Information provided:
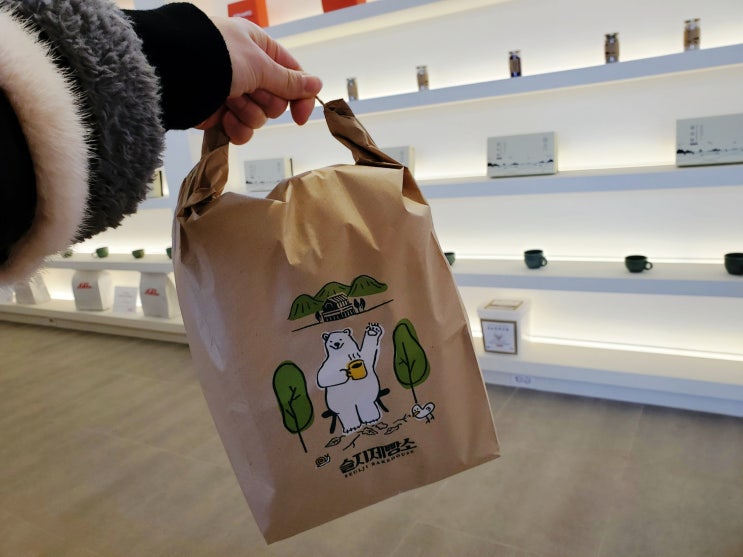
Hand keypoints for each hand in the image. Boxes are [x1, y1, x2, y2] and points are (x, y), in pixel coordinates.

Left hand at [198, 16, 322, 143]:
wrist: (176, 75)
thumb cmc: (215, 56)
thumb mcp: (260, 64)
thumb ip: (290, 80)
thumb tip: (317, 84)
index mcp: (258, 47)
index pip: (291, 74)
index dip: (299, 97)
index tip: (300, 116)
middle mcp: (246, 69)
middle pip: (276, 99)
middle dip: (265, 101)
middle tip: (250, 91)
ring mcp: (233, 92)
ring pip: (259, 117)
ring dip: (248, 113)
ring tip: (230, 101)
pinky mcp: (219, 113)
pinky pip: (241, 130)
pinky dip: (236, 128)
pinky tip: (225, 119)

Description of the task:
Every line of the entries that includes "thumb" must be copied into the answer.

Solution for this task:
thumb cmc: (215, 56)
thumb mcp: (260, 64)
thumb ip: (290, 80)
thumb tip: (317, 84)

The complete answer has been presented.